__Input__
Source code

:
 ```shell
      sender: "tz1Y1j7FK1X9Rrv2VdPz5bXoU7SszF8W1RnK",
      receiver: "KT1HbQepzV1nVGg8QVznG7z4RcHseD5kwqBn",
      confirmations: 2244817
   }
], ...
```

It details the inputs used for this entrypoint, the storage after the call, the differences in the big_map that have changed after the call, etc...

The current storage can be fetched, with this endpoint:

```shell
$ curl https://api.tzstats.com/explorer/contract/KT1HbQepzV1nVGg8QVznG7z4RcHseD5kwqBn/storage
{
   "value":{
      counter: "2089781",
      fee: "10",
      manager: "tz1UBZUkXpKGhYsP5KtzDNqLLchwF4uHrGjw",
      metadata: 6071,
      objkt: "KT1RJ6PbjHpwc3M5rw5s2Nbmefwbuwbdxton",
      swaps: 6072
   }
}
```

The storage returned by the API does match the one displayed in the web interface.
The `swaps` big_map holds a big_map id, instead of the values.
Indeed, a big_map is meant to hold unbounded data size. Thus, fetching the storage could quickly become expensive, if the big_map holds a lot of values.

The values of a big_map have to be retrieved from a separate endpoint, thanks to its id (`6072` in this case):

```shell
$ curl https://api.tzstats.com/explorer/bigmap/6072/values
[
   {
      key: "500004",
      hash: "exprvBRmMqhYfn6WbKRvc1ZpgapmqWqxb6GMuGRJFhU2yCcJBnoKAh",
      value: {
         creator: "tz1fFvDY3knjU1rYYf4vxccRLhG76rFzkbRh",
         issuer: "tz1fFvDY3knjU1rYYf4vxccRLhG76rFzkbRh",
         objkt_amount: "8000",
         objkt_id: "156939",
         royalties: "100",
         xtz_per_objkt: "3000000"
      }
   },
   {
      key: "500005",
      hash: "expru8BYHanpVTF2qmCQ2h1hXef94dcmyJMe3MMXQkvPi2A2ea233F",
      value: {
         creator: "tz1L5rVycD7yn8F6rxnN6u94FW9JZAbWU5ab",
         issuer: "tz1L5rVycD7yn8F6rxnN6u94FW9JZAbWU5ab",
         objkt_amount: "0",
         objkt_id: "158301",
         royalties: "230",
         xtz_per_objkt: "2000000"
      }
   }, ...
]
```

__What to produce__
Here the job is to transcribe the lines from the first line of the data through the line containing "of the values.", inclusive, exactly and with nothing else.

__Answer for this exercise__
Source code

:
 ```shell
      sender: "tz1Y1j7FK1X9Rrv2VdPz5bXoU7SszF8W1RnK",
      receiver: "KT1HbQepzV1nVGg8QVznG7z4RcHseD5kwqBn",
      confirmations: 2244817
   }
], ...
```

It details the inputs used for this entrypoint, the storage after the call, the differences in the big_map that have changed after the call, etc...

The current storage can be fetched, with this endpoint:

```shell
$ curl https://api.tzstats.com/explorer/contract/KT1HbQepzV1nVGg8QVznG7z4RcHseD5kwqBn/storage
{
   "value":{
      counter: "2089781",
      fee: "10",
      manager: "tz1UBZUkXpKGhYsP5KtzDNqLLchwF4uHrGjw",
      metadata: 6071,
      objkt: "KT1RJ6PbjHpwc3M5rw5s2Nbmefwbuwbdxton",
      swaps: 6072
   }
}
```

The storage returned by the API does match the one displayed in the web interface.
The `swaps` big_map holds a big_map id, instead of the values.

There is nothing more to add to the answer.